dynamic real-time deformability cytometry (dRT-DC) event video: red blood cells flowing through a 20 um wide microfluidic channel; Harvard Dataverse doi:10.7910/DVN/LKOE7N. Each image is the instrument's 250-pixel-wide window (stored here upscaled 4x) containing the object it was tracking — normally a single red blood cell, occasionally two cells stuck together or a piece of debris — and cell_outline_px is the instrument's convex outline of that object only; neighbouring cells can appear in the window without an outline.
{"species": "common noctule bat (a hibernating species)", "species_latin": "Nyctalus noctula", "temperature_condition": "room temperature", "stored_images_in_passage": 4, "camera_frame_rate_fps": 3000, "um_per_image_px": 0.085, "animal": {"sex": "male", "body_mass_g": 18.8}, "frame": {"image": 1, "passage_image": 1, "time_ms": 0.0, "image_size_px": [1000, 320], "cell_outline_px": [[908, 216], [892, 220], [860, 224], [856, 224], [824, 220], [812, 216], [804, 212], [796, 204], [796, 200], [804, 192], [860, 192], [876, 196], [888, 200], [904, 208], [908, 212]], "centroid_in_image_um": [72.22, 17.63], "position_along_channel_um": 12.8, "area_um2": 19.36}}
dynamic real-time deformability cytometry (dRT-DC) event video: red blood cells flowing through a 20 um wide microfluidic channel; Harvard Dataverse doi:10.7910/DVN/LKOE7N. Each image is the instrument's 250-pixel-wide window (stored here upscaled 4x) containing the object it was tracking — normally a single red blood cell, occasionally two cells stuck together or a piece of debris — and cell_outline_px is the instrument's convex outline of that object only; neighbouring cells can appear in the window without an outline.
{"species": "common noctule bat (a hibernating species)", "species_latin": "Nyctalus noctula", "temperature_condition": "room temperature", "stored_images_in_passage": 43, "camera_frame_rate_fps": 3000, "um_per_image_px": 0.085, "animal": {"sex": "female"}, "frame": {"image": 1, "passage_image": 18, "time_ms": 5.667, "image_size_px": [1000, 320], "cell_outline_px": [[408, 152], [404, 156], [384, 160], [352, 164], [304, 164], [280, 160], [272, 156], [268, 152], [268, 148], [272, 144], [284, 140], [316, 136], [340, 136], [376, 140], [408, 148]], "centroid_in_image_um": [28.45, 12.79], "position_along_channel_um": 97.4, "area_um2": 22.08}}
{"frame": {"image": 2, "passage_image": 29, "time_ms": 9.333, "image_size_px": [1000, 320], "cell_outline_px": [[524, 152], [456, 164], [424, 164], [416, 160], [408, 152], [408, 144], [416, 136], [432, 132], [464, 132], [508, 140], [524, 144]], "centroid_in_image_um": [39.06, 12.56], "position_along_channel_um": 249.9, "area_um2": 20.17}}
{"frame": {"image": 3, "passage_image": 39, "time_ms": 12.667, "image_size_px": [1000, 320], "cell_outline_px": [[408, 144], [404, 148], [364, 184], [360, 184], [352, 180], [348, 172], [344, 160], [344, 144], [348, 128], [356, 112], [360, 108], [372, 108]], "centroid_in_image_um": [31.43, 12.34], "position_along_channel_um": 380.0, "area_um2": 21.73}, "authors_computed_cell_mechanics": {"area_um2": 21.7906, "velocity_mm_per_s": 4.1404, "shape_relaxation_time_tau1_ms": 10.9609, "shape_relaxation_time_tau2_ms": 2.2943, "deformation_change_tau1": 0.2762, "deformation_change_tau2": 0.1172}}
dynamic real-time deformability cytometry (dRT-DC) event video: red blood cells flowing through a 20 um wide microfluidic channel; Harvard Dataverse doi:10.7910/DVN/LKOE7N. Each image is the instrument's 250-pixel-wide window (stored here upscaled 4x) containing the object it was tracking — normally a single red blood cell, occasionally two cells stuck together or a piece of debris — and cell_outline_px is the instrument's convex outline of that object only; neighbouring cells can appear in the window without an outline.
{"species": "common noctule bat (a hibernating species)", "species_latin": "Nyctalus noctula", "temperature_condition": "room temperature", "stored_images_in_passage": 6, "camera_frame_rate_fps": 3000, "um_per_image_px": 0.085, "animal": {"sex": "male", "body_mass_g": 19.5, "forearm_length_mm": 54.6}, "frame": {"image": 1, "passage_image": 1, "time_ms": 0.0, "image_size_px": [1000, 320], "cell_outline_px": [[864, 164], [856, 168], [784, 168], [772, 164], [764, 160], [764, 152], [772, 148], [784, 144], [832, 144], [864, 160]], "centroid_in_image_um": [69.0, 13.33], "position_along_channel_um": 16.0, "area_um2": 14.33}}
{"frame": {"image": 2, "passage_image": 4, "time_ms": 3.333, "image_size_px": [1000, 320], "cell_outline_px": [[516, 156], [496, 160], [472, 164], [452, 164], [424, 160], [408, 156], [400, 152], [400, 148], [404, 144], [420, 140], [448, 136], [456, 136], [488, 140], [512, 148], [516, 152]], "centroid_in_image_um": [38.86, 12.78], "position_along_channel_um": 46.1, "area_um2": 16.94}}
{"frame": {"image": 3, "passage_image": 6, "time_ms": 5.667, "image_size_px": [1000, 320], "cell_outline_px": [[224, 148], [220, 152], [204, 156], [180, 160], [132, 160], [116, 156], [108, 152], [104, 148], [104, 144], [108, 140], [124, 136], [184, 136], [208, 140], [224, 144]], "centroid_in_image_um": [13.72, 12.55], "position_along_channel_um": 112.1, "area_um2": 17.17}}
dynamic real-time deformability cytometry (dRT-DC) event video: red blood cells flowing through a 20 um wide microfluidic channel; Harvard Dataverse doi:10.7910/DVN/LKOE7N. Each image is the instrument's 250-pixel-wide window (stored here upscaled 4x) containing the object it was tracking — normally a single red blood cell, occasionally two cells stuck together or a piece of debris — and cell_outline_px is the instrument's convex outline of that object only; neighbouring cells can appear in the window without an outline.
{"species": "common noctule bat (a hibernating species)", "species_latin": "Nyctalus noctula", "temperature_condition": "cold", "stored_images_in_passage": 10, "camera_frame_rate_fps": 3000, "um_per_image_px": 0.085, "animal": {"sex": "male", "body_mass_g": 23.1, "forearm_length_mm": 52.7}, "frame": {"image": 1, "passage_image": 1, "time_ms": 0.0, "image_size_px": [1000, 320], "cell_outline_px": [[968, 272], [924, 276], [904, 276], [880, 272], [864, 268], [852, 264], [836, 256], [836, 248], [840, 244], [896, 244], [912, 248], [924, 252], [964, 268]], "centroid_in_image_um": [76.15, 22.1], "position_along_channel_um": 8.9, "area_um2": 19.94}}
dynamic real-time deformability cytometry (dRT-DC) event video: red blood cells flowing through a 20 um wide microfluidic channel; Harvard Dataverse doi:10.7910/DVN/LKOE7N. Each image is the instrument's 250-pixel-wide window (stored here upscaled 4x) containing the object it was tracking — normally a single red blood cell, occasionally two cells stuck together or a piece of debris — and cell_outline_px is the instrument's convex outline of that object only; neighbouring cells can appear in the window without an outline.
------------------------------------------------
Problem -
Reproduce the data shown above exactly.

Task response -
dynamic real-time deformability cytometry (dRT-DC) event video: red blood cells flowing through a 20 um wide microfluidic channel; Harvard Dataverse doi:10.7910/DVN/LKOE7N. Each image is the instrument's 250-pixel-wide window (stored here upscaled 4x) containing the object it was tracking — normally a single red blood cell, occasionally two cells stuck together or a piece of debris — and cell_outline_px is the instrument's convex outline of that object only; neighbouring cells can appear in the window without an outline.
{"species": "common noctule bat (a hibernating species)", "species_latin": "Nyctalus noctula", "temperature_condition": "room temperature", "stored_images_in_passage": 4, "camera_frame_rate_fps": 3000, "um_per_image_px": 0.085, "animal": {"sex": "male", "body_mass_g": 18.8}, "frame": {"image": 1, "passage_image": 1, "time_ms": 0.0, "image_size_px": [1000, 320], "cell_outline_px": [[908, 216], [892, 220], [860, 224], [856, 224], [824, 220], [812, 216], [804, 212], [796, 204], [796, 200], [804, 192], [860, 192], [876, 196], [888, 200], [904, 208], [908, 212]], "centroid_in_image_um": [72.22, 17.63], "position_along_channel_um": 12.8, "area_um2": 19.36}}
dynamic real-time deformability cytometry (dRT-DC) event video: red blood cells flowing through a 20 um wide microfluidic channel; Harvard Dataverse doi:10.7910/DVN/LKOE7N. Each image is the instrument's 250-pixel-wide window (stored here upscaled 4x) containing the object it was tracking — normally a single red blood cell, occasionally two cells stuck together or a piece of debris — and cell_outline_px is the instrument's convex outline of that object only; neighbouring cells can appear in the window without an outline.
{"species": "common noctule bat (a hibernating species)", "species_latin": "Nyctalus noctula", "temperature_condition": "room temperature", "stored_images_in_passage": 43, "camera_frame_rate_fps": 3000, "um_per_image_px": 0.085, "animal": {"sex": "female"}, "frame": {"image": 1, "passage_image": 18, "time_ms": 5.667, "image_size_px": [1000, 320], "cell_outline_px": [[408, 152], [404, 156], [384, 160], [352, 164], [304, 164], [280, 160], [272, 156], [268, 152], [268, 148], [272, 144], [284, 140], [316, 136], [340, 136], [376, 140], [408, 148]], "centroid_in_image_um": [28.45, 12.79], "position_along_channel_um": 97.4, "area_um2": 22.08}}
{"frame": {"image": 2, "passage_image": 29, "time_ms": 9.333, "image_size_px": [1000, 320], "cell_outline_px": [[524, 152], [456, 164], [424, 164], [416, 160], [408, 152], [408, 144], [416, 136], [432, 132], [464, 132], [508, 140], [524, 144]], "centroid_in_image_um": [39.06, 12.56], "position_along_channel_um": 249.9, "area_um2": 20.17}}
{"frame": {"image": 3, "passage_image": 39, "time_ms": 12.667, "image_size_px": [1000, 320], "cell_outline_px": [[408, 144], [404, 148], [364, 184], [360, 184], [352, 180], [348, 172], [344, 160], [344, 144], [348, 128], [356, 112], [360, 108], [372, 108]], "centroid_in_image_um": [31.43, 12.34], "position_along_channel_um": 380.0, "area_um2": 21.73}, "authors_computed_cell_mechanics": {"area_um2": 21.7906, "velocity_mm_per_s": 4.1404, "shape_relaxation_time_tau1_ms": 10.9609, "shape_relaxation_time_tau2_ms": 2.2943, "deformation_change_tau1": 0.2762, "deformation_change_tau2": 0.1172}}
dynamic real-time deformability cytometry (dRT-DC) event video: red blood cells flowing through a 20 um wide microfluidic channel; Harvard Dataverse doi:10.7910/DVN/LKOE7N. Each image is the instrument's 250-pixel-wide window (stored here upscaled 4x) containing the object it was tracking — normally a single red blood cell, occasionally two cells stuck together or a piece of debris — and cell_outline_px is the instrument's convex outline of that object only; neighbouring cells can appear in the window without an outline.
{"species": "common noctule bat (a hibernating species)", "species_latin": "Nyctalus noctula", "temperature_condition": "room temperature", "stored_images_in_passage": 6, "camera_frame_rate_fps": 3000, "um_per_image_px": 0.085, "animal": {"sex": "male", "body_mass_g": 19.5, "forearm_length_mm": 54.6}, "frame": {"image": 1, "passage_image": 1, "time_ms": 0.0, "image_size_px": [1000, 320], "cell_outline_px": [[864, 164], [856, 168], [784, 168], [772, 164], [764, 160], [764, 152], [772, 148], [784, 144], [832, 144], [864, 160]], "centroid_in_image_um": [69.0, 13.33], "position_along_channel_um": 16.0, "area_um2": 14.33}}
{"frame": {"image": 2, "passage_image": 4, "time_ms": 3.333, "image_size_px": [1000, 320], "cell_outline_px": [[516, 156], [496, 160], [472, 164], [452, 164], [424, 160], [408, 156], [400, 152], [400, 148], [404, 144], [420, 140], [448, 136], [456, 136], [488, 140], [512, 148], [516, 152]], "centroid_in_image_um": [38.86, 12.78], "position_along_channel_um": 46.1, "area_um2": 16.94}}
{"frame": {"image": 3, "passage_image": 6, "time_ms": 5.667, "image_size_px": [1000, 320], "cell_outline_px": [[224, 148], [220, 152], [204, 156], [180, 160], [132, 160], [116, 156], [108, 152], [104, 148], [104, 144], [108, 140], [124, 136], [184, 136], [208, 140], [224, 144]], "centroid_in_image_um": [13.72, 12.55], "position_along_channel_um": 112.1, "area_um2": 17.17}}
dynamic real-time deformability cytometry (dRT-DC) event video: red blood cells flowing through a 20 um wide microfluidic channel; Harvard Dataverse doi:10.7910/DVN/LKOE7N. Each image is the instrument's 250-pixel-wide window (stored here upscaled 4x) containing the object it was tracking — normally a single red blood cell, occasionally two cells stuck together or a piece of debris — and cell_outline_px is the instrument's convex outline of that object only; neighbouring cells can appear in the window without an outline.
{"species": "common noctule bat (a hibernating species)", "species_latin": "Nyctalus noctula", "temperature_condition": "cold", "stored_images_in_passage": 10, "camera_frame_rate_fps": 3000, "um_per_image_px": 0.085, "animal": {"sex": "male", "body_mass_g": 23.1, "forearm_length_mm": 52.7}, "frame": {"image": 1, "passage_image": 1, "time_ms": 0.0, "image_size_px": [1000, 320], "cell_outline_px": [[968, 272], [924, 276], [904, 276], [880, 272], [864, 268], [852, 264], [836, 256], [836, 248], [840, 244], [896, 244], [912, 248], [924, 252], [964, 268]], "centroid_in_image_um": [76.15, 22.1], "position_along_channel_um": 8.9, "area_um2": 19.94}}
dynamic real-time deformability cytometry (dRT-DC) event video: red blood cells flowing through a 20 um wide microfluidic channel; Harvard Dataverse doi:10.7910/DVN/LKOE7N. Each image is the instrument's 250-pixel-wide window (stored here upscaled 4x) containing the object it was tracking — normally a single red blood cell, occasionally two cells stuck together or a piece of debris — and cell_outline_px is the instrument's convex outline of that object only; neighbouring cells can appear in the window without an outline.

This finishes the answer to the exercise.